Robotic Arm: SYNTAX ERROR ON WORD 4: UNESCAPED APOSTROPHE FOUND. PROCEEDING EXECUTING COMMAND!
User: I said DON'T strangle me, don [carrier lost]
Robotic Arm: SYNTAX ERROR ON WORD 3:
Remember with open source: release early, release often.
Following a suspicious wrist injury (cough).... left my without the use of my right hand (cough).... voice recognition includes 'faster' and 'harder'..... :) Ha ha ha!
Yeah, you're gonna want to do some practice runs on a hot dog first.
I know a few voice activated commands that are probably missing.
And the masses cried out, "09 F9 11 02 9D 74 E3 5B D8 41 56 C5 63 56 88 C0!"
And I thought you were talking about a home building robot. Which I think could be done, with some robots working with compressed earth and forms. Compressed earth is amazingly solid, and easily made from regular soil and water, it's just a whole lot of manual labor.
Build your own energy sources from scratch. http://otherpower.com/
When I saw the title I was hoping to read about someone who built a robot in his basement to automatically do some home brewed beer. Then, when your friends are over it would dispense perfectly poured pints.
Looks like your mind went to a lot nicer place than a lot of the posters who came later than you. I'd much prefer a robot to brew my beer than do the other thing.
Is 1563649 a prime number?
This video demonstrates why people use remotes instead of voice control. Might be useful for disabled people though.
"Why are you hitting yourself? Stop hitting yourself!"
Wasn't this the entire premise behind an episode of The Big Bang Theory?
So when you "interact" with the robot hand, be sure to program in a command to "release gripper"

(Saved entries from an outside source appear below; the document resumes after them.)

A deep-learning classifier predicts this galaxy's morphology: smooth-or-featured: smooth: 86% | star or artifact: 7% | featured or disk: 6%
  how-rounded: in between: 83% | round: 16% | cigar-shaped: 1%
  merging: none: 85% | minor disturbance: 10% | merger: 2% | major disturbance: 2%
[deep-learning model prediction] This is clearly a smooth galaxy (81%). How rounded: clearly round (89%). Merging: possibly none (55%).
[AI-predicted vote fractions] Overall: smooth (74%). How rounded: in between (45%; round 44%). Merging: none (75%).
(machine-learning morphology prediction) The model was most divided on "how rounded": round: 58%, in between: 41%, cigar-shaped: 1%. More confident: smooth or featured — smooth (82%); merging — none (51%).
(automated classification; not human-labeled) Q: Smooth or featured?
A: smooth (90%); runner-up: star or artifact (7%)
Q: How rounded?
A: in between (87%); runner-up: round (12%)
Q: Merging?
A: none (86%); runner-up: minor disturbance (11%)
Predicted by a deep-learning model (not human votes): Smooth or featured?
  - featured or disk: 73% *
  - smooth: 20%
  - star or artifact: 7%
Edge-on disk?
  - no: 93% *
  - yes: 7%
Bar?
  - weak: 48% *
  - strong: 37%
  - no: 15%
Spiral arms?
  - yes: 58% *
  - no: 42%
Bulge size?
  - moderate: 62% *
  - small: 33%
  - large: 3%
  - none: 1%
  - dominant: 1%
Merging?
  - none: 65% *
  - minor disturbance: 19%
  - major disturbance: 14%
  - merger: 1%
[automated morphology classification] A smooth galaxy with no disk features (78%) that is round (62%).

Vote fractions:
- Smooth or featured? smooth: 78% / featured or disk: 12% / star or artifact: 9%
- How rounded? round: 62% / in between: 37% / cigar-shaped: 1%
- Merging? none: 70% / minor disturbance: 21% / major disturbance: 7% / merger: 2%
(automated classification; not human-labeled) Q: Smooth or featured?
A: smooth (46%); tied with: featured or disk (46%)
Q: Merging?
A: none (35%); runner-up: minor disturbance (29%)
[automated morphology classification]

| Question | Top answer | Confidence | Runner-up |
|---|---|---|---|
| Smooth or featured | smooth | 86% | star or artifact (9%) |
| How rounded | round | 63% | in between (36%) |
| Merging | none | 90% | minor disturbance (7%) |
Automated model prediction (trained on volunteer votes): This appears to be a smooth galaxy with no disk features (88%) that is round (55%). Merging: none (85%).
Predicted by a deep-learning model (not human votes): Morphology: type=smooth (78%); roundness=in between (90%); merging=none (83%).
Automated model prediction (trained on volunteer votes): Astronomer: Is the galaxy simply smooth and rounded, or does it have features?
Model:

Open source is great for small projects
Really? Small projects often struggle to get the momentum in a community for open source to start showing benefits.
IMHO, in contrast it's large projects (OS's, database technologies (both sql and non-traditional), compiler chains, Gnu CoreUtils) that benefit most from F/OSS -- since those are the ones with enough components that need to bring to getter skills from across industries to benefit from large distributed groups of contributors.
TL/DR: Open Source is great for *large* projects.
Up.....Down.......Up.......Down......Up....Down..UP..DOWN..UP.DOWN!!!
Brewing?
That beats one that'd make you go blind if you use it too much...
IMHO, in contrast it's large projects (OS's, database technologies (both sql and non-traditional), compiler chains, Gnu CoreUtils) that benefit most from F/OSS
You only gave examples of projects that are of interest to the programmers themselves. Products for themselves.